Stephen Wolfram, subject of much discussion here, once known solely as the creator of Mathematica, now also known as the author of A New Kind of Science (/. review here), gave a lecture at Boston University this past spring on that book's subject matter. The audio of the lecture was broadcast this evening on the program World of Ideas on WBUR-FM out of Boston. If you don't live in the Boston area, if you missed the program, or if like me you were listening in your car while driving and found that two activites incompatible, the hour-long recording is also available for download in RealMedia format.

3 of 33 comments (clear)

  1. Re:Archive it! by L3WKW4RM · · Score: 3, Insightful

    Can anyone provide a link to a Speex encoded copy (or .ogg, .mp3) for those of us who won't touch RealPlayer?

  2. Hell and damnation! The lecture is inaccessible! by TDDPirate · · Score: 3, Insightful

    There are several deaf persons in the world, who are interested in Stephen Wolfram's ideas.
    However, as long as the lecture exists only as audio stream, its gems of wisdom will remain forever out of reach of the deaf in the world.

    AARRRGGGGHHHHH!!!!!!

  3. Re:Been there done that by Crazy+Eight · · Score: 3, Insightful

    I don't mean to be disrepectful, but if you're only saying that "life.c" was written a long time ago you should read some reviews of this book.

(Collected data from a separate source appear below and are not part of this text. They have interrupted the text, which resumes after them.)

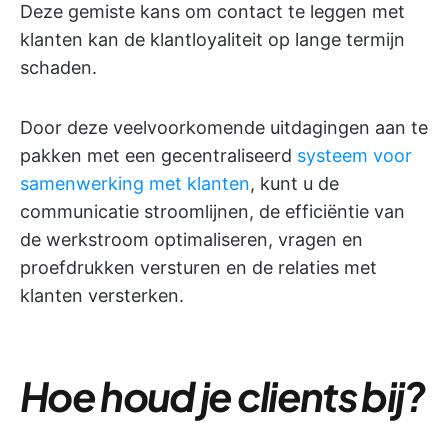
Deze gemiste kans om contact te leggen met
klanten kan de klantloyaliteit op lange termijn
schaden.
Door deze veelvoorkomende uitdagingen aan te
pakken met een gecentraliseerd
systeem voor
samenwerking met klanten
, kunt u de
communicatie stroomlijnen, de efficiëntie van
de werkstroom optimaliseren, vragen en
proefdrukken versturen en de relaties met
klanten versterken.
Hoe houd je clients bij?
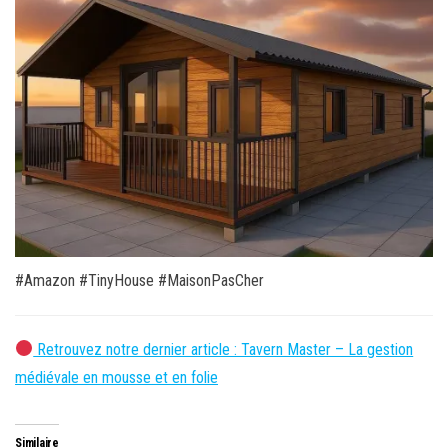
#Amazon #TinyHouse #MaisonPasCher
Retrouvez notre dernier article : Tavern Master – La gestion
médiévale en mousse et en folie
Similaire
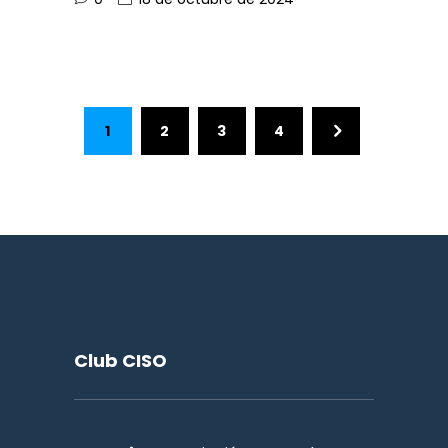
1
2
3
4
Club CISO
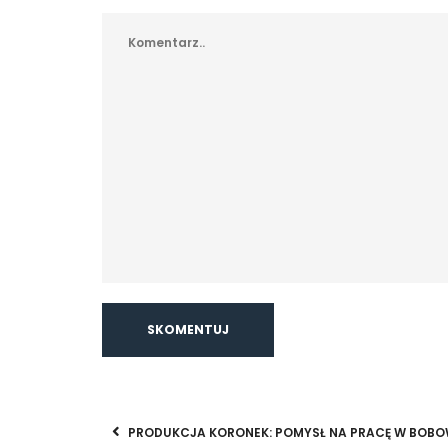
PRODUKCJA KORONEK: POMYSŁ NA PRACĘ W BOBO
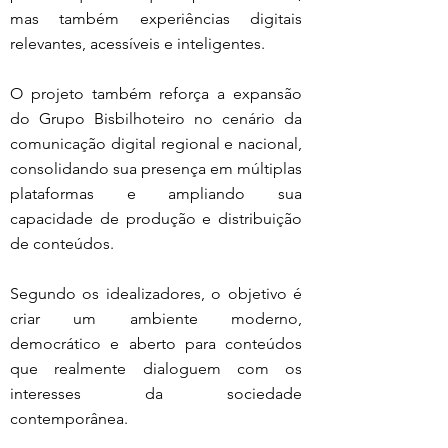
mas também experiências digitais 
relevantes, acessíveis e inteligentes.
O projeto também reforça a expansão 
do Grupo Bisbilhoteiro no cenário da 
comunicação digital regional e nacional, 
consolidando sua presença em múltiplas 
plataformas e ampliando sua 
capacidade de produção e distribuição 
de conteúdos.
Segundo os idealizadores, o objetivo é 
criar um ambiente moderno, 
democrático e aberto para conteúdos 
que realmente dialoguem com os 
interesses da sociedade 
contemporânea.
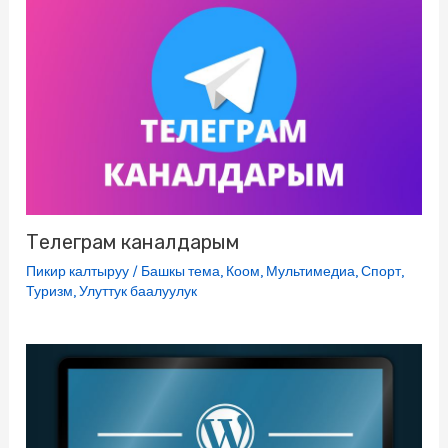
Телеграм каналдарым
Пикир калтыруу
/
Башкы тема
,
Коом
,
Мультимедиа
,
Спорт
,
Туризм
,
Улуттук баалуулук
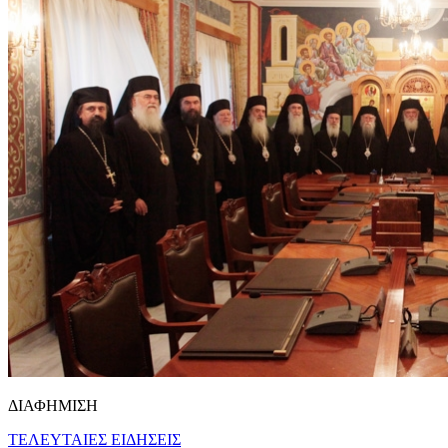
ΔΙΑΦΗΜΙΣΗ
ΤΕΛΕΥΤΑΙΕΣ ΕΙΔΗΣΕΙΣ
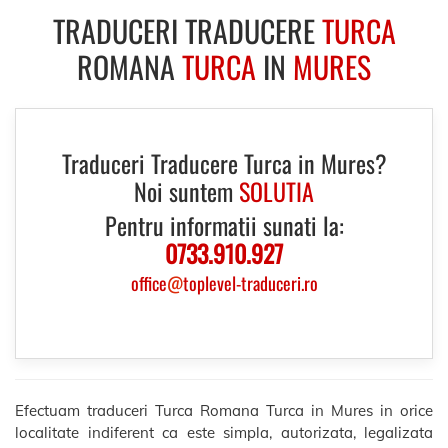
TRADUCERI TRADUCERE
TURCA
ROMANA
TURCA
IN
MURES
Traduceri Traducere Turca in Mures?
Noi suntem
SOLUTIA
Pentru informatii sunati la:
0733.910.927
office
@
toplevel-traduceri.ro
Efectuam traduceri Turca Romana Turca in Mures in orice
localitate indiferent ca este simpla, autorizata, legalizata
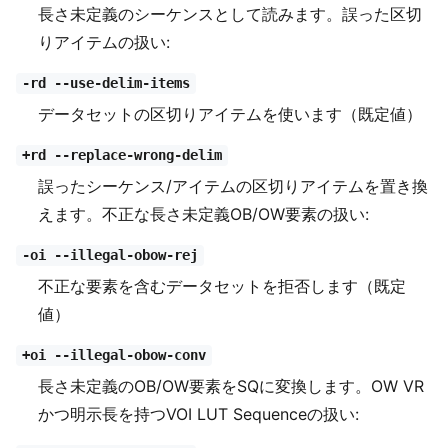
長さ未定義のシーケンスとして読みます。誤った区切
りアイテムの扱い:
-rd --use-delim-items
データセットの区切りアイテムを使います（既定値）
+rd --replace-wrong-delim
誤ったシーケンス/アイテムの区切りアイテムを置き換
えます。不正な長さ未定義OB/OW要素の扱い:
-oi --illegal-obow-rej
不正な要素を含むデータセットを拒否します（既定
値）
+oi --illegal-obow-conv
長さ未定義のOB/OW要素をSQに変換します。OW VR
かつ明示長を持つVOI LUT Sequenceの扱い:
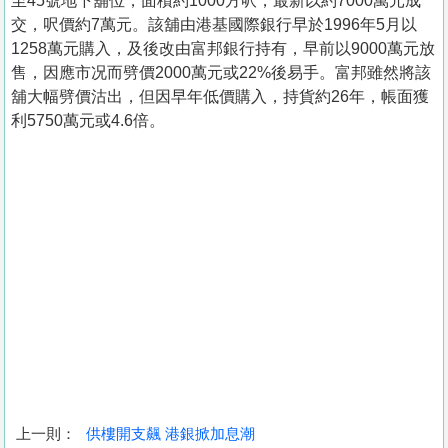
至45號地下舖位，面積約1000方呎，最新以約7000萬元成
交，呎價約7萬元。該舖由港基國際銀行早於1996年5月以
1258萬元購入，及後改由富邦銀行持有，早前以9000萬元放
售，因應市况而劈價2000萬元或22%後易手。富邦雖然將該
舖大幅劈價沽出，但因早年低價購入，持貨約26年，帳面獲
利5750萬元或4.6倍。
上一則：
供樓開支飆 港銀掀加息潮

Even a cursory glance at the reader commentary on Amazon will show that Wolfram is not trying to say that cellular automata are neeto. He spent ten years on this thing with the intention of showing that (roughly) Nature is a cellular automaton. I think his desire is to point the way to a kind of Grand Unified Theory -- except instead of finding a simple formula beneath it all the way e=mc^2 summed up Relativity he would have us search for an algorithm that spawns the universe. My take on this could be all wet (and so could he), but he is too intellectually aware, ambitious, and arrogant to merely add an appendix to an old chapter in computer science.